神とつながり、覚醒するためには、教義や何らかの「形式的なもの」つまり、儀式や祈りやチャンティングや断食や瞑想といったものが不可欠だといまだにおもっている。だが、こういったことをすればするほど、あなたは自分の魂に、自分はまだ自分がなろうとしているものではないこと、そして自分はまだ神の愛や自分が求めている理解から遠く離れていることを、さらに強く確信させることになるのだ。

 貴方の内に燃える全能の神というこの火、人類と呼ばれるこの物質での知性を通してそれを体験すれば、神とはいったい何なのかについて、完全な視野を与えてくれる。そして、神の何たるかをすべて完全に理解できたとき、内面、外面の宇宙や、物質、肉体、愛、よろこび、哀しみ、それらすべてが理解できたときに、あなたは父なる存在そのものになる。

 自分の背中にのしかかる重荷を抱えている者は、もしそうすることが自分を幸せにするのであれば、そうしなさい。だが、もしそれから学ぶべきものをすべて学び、いいかげんうんざりしているのなら、そんなものは捨ててしまいなさい。

 どうやって? それらを愛し、抱き容れ、自分の存在の中にそれらがあることを許すことによってである。ひとたびあなたがそうしてしまえば、それらが再びあなたを押さえつけることはなくなる。

 そしてそのあとは、生きることのすばらしさを透明な視界を通して見ることができ、愛を価値判断なしに感じることができ、存在することの喜びが、無限の「知っている状態」の力となることができるのである。

 自分の人生を抱き容れなさい。自分が神聖なる存在であることを知り、これまで自分がしてきたことすべてがあったからこそ、自分の存在の強さがあるのだということを知りなさい。

 罪悪感を持つのをやめなさい。悲しみに浸るなどという、馬鹿げた演技はやめなさい。自分に重荷を背負わせるのをやめるのだ。自分以外の誰かを責めるのをやめなさい。自分自身でその責任を負うのだ。それはあなたの責任なのである。

 あなたの思考プロセスから価値判断を取り除くための最も容易な方法は、自分のフィーリングとそれらを生み出した思考に気づくことである。単にそれらに気づくことによって、あなたは自分の思考をより純粋なものにしていく方法を身につけるのである。

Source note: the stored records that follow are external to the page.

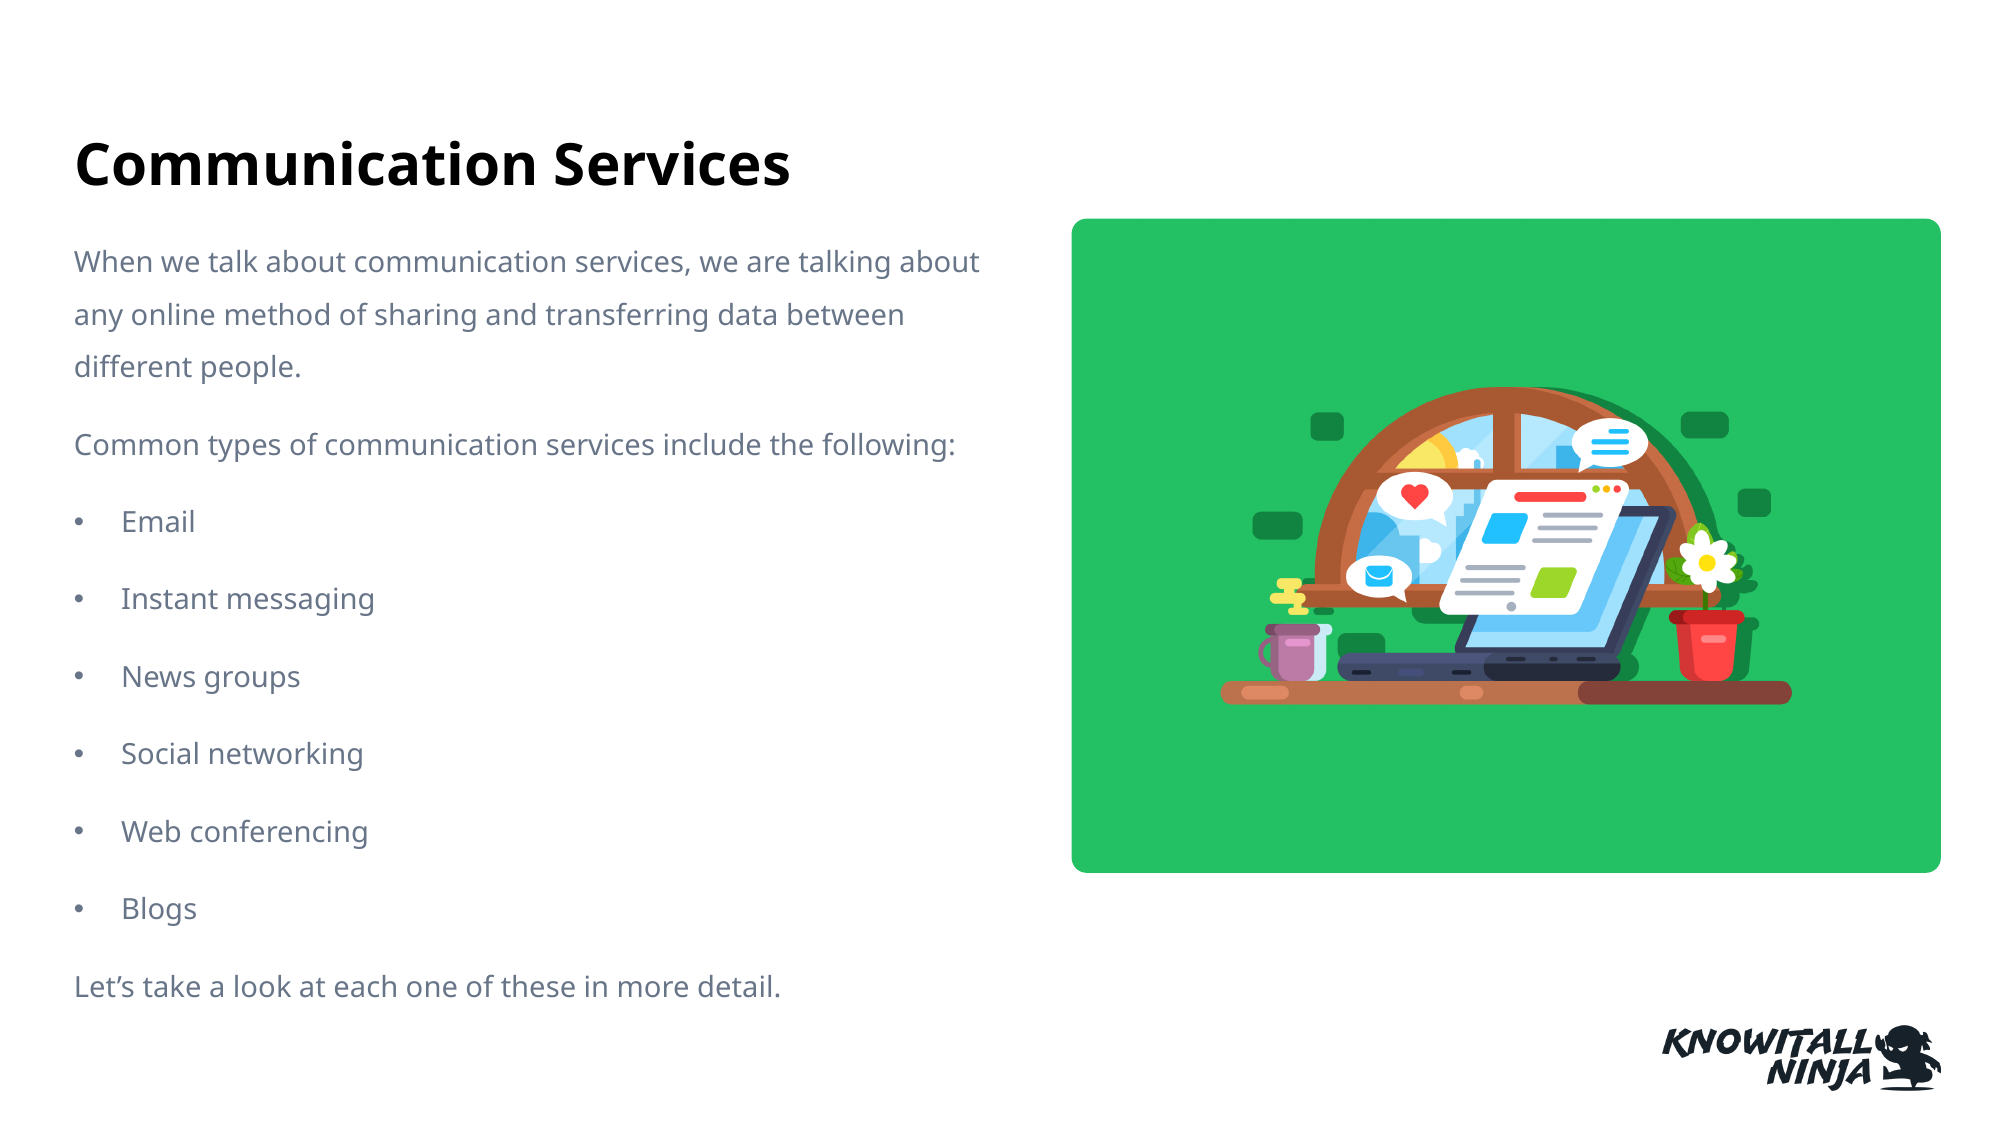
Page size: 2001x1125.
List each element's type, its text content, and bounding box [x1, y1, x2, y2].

picture [1071, 218, 1942, 874]
picture [1662, 1025, 1941, 1091]
list When we talk about communication services, we are talking about any online method of sharing and transferring data between different people. Common types of communication services include the following: Email Instant messaging News groups Social networking Web conferencing Blogs Let’s take a look at each one of these in more detail. [59, 218, 1000, 1091]
title Communication Services [59, 117, 1000, 206]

 不幸や悲しみ、怒りや恐れ、焦りや分離、あるいは何でも自分にとって好ましくないフィーリングを感じたときには、自分が何を考えているかを調べてみてほしい。やがてあなたは、自分の変質した思考(つまり自分や他人に下す価値判断や、生をいろいろな側面や要素に分割する見方)と、自分の不快な感情との間にある繋がりに気づくだろう。

 「在る」とは、自分がどのようであろうと、その状態でいることを自分に許すこと、そしてその状態の自分を完全に愛するということだ。それは、自分が感じていることが何であれ、それを感じ、その感情を生きるということだ。

 「在る」ということは、完全にその瞬間の中だけに生きることである。ただ在る状態では、あなたの思考は過去や未来の中を彷徨うことをやめ、「罪悪感や後悔、あるいは「しなければならない」「すべき」などにとらわれなくなる。

 他の存在たちが人生でそれぞれの表現をしているのを見る時、絶対に、彼らを「在ること」以外のものとして見てはならない。もしあなたが彼らの表現に対して、いいとか悪いとか、プラスだとかマイナスだとか価値判断を下せば、あなたは自分の中に変質した見方を創り出すことになる。そして、あなたが知覚したものが何であれ、あなたはそうなるのだ。なぜなら、あなたの存在の内面で、その思考がひとつのフィーリングとして記録されるからである。つまり、あなたが犠牲にするのは、自分自身なのだ。